Guild Wars was, more than any game I have ever played, an escape from the mundanity of my younger years. I convinced my friends from school to start playing and within a few months we had a functioning guild. After class we would rush home, log on, and put each other on speaker phone while completing quests and missions.

MMORPGs have a trope called the “holy trinity” which consists of a tank, a healer, and a DPS. The tank mans the frontlines, absorbing enemy hits while the healer keeps him alive and the DPS does damage. I played Warrior in Guild Wars (the original tank profession) and my two friends played Monk (a healing profession) and Elementalist (a spellcasting DPS profession) respectively. Together we explored and conquered Tyria, from the frigid Shiverpeaks to the dense jungles of Maguuma.

The game was for us the adventure we lacked in our young lives. Boys are supposed to play in the woods, get into fights, and generally cause mischief.

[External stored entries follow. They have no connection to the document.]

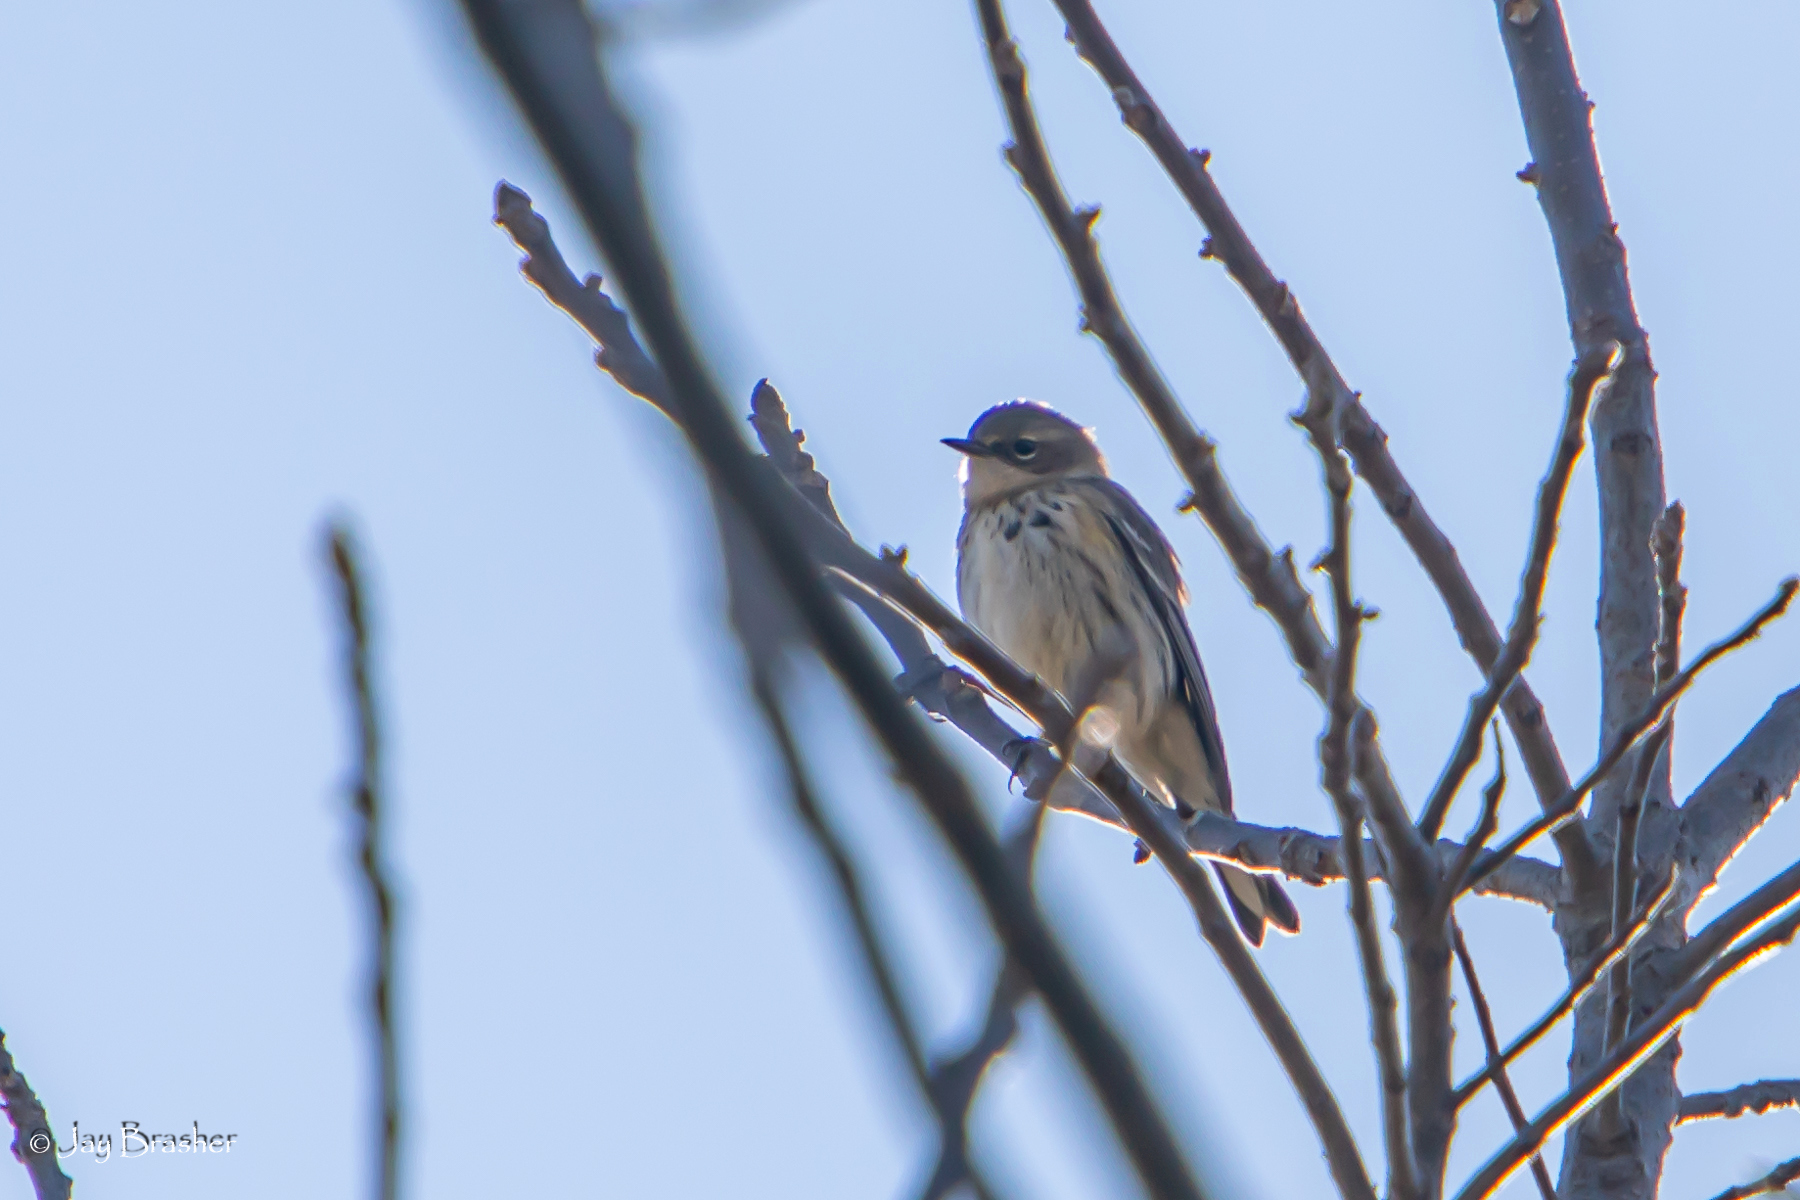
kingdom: Animalia
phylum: Chordata
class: Aves
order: Passeriformes
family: Parulidae
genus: Setophaga
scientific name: Setophaga coronata
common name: Myrtle warbler
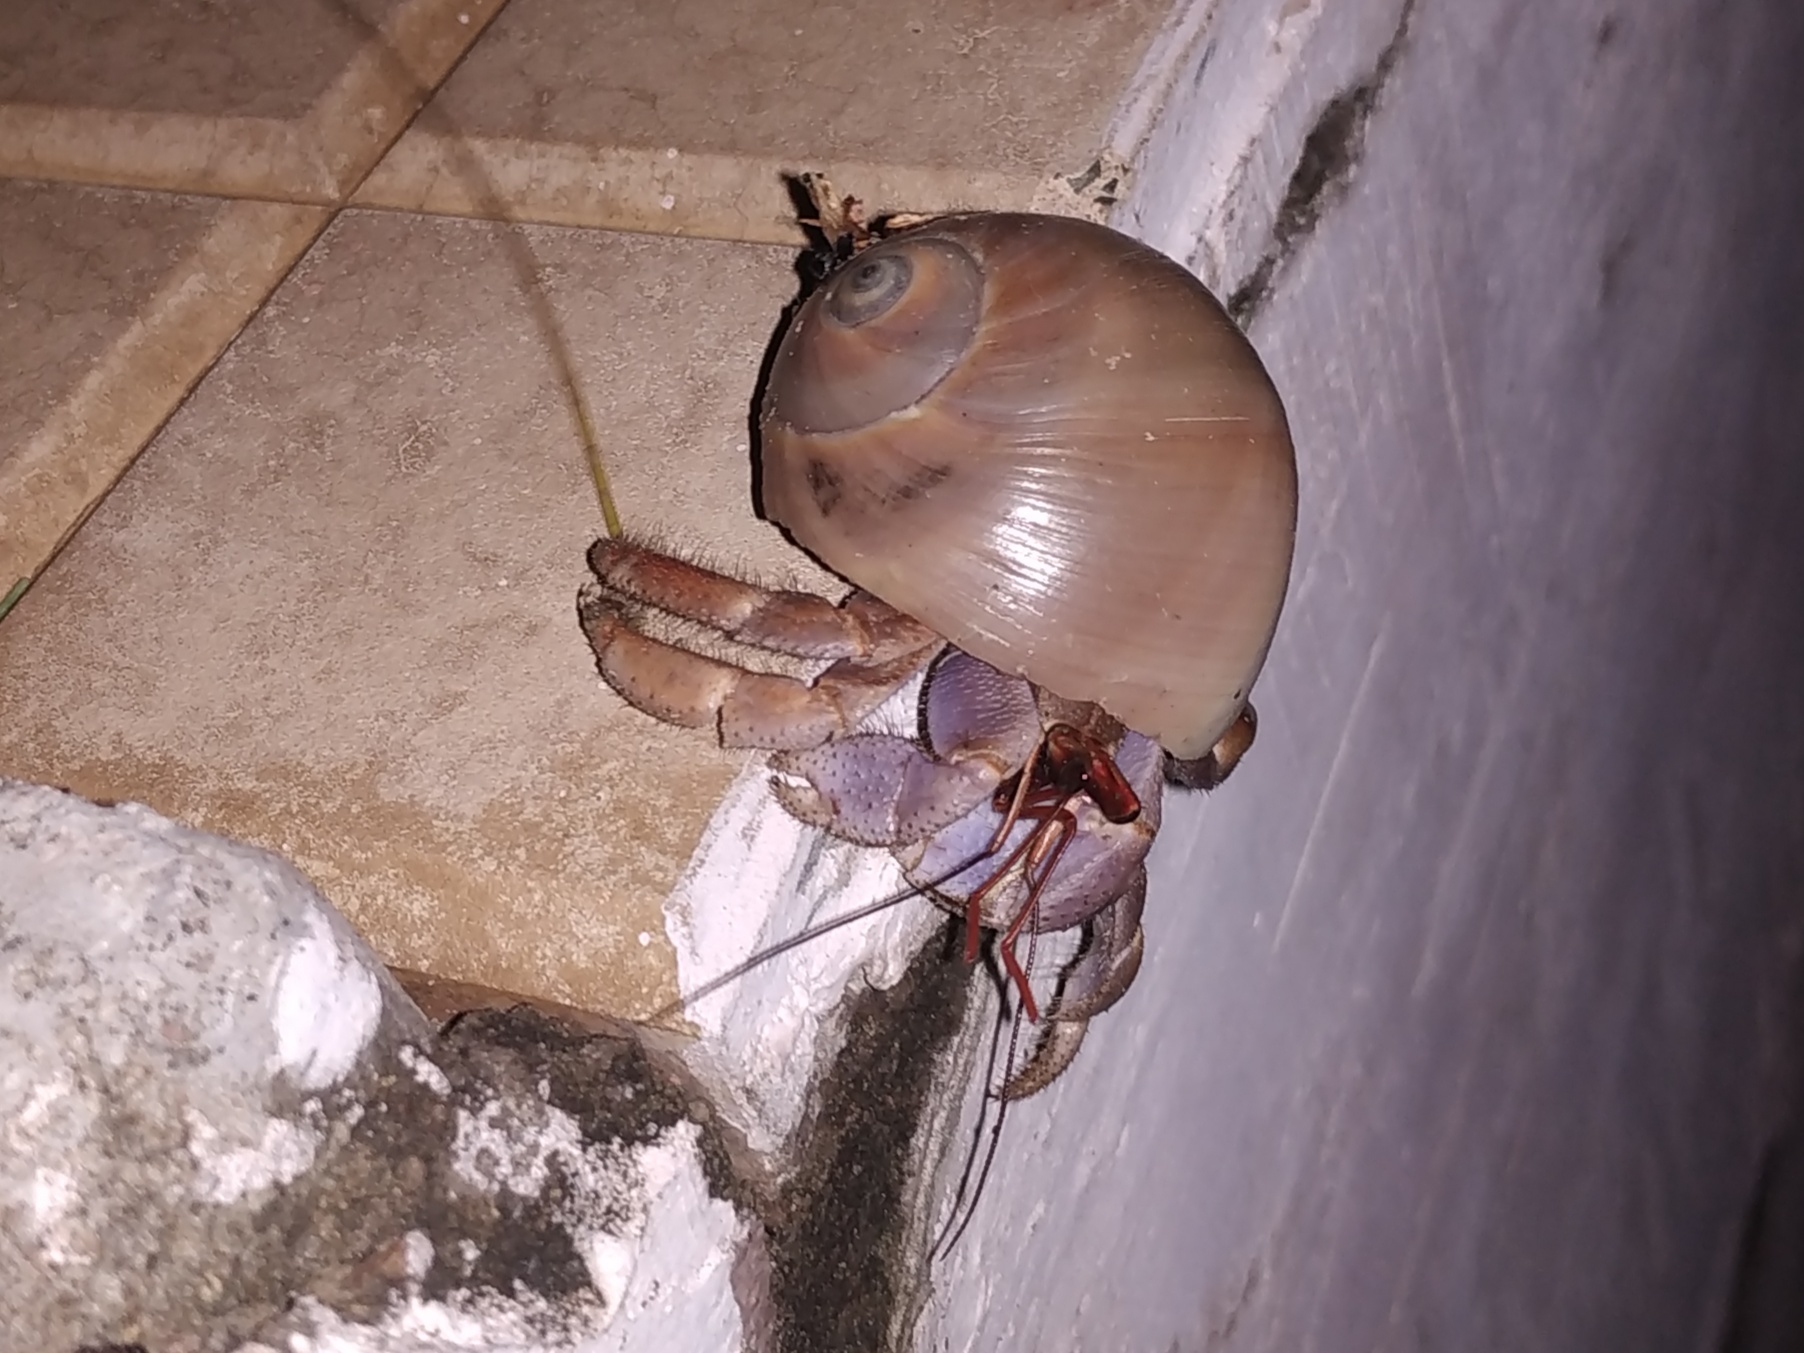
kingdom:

In our real world of helicopter parents, bureaucratic school administrations, and overbearing government, we have to increasingly seek virtual means to fulfill that which is innate in our sex. Sports and video games, the two remaining outlets for a boy’s competitive nature, provide some relief. But in a repressive culture without some higher calling, some higher purpose, they are ultimately substitutes for more worthwhile endeavors.

By the time the second expansion Nightfall was released, my friends and I had moved on. The guild that we had started was full of inactive players and the cities and outposts throughout the game world grew empty. Though the servers are still active today, returning to the game leaves you with a vague sense of unease. Hardly anyone still plays these days. The communities that were formed within the game have disbanded and gone their separate ways. The sense of uneasiness I felt was only shared upon returning home from college the first time: the town I grew up in strangely devoid of life, the majority of the people I used to know having left for greener pastures.

I didn’t know it at the time, but Guild Wars would be the start of my interaction with others online. MMORPGs predated social media and were how you used to talk to your friends over the Internet. The barrier to entry kept people who didn’t share your hobby offline watching MTV or whatever it was normal kids did those days. For a while, the Internet was a paradise for those who played video games. Almost everyone who spent their free time on the computer was just like you. We were a part of something that will never be experienced again.

What will happen to these virtual communities when they eventually cease to exist, when the servers are shut down and the worlds we grew up in vanish? We’ll be left with memories of times and places, real in a sense to those who remember them but virtual nonetheless. The Internet once provided us a window to vast, fantastic virtual lands when our own reality wasn’t much to look at. Now all we see are the very reflections of our hideous reality in the social media sites and advertisements that have colonized the Web.

I suppose you really can’t go home again.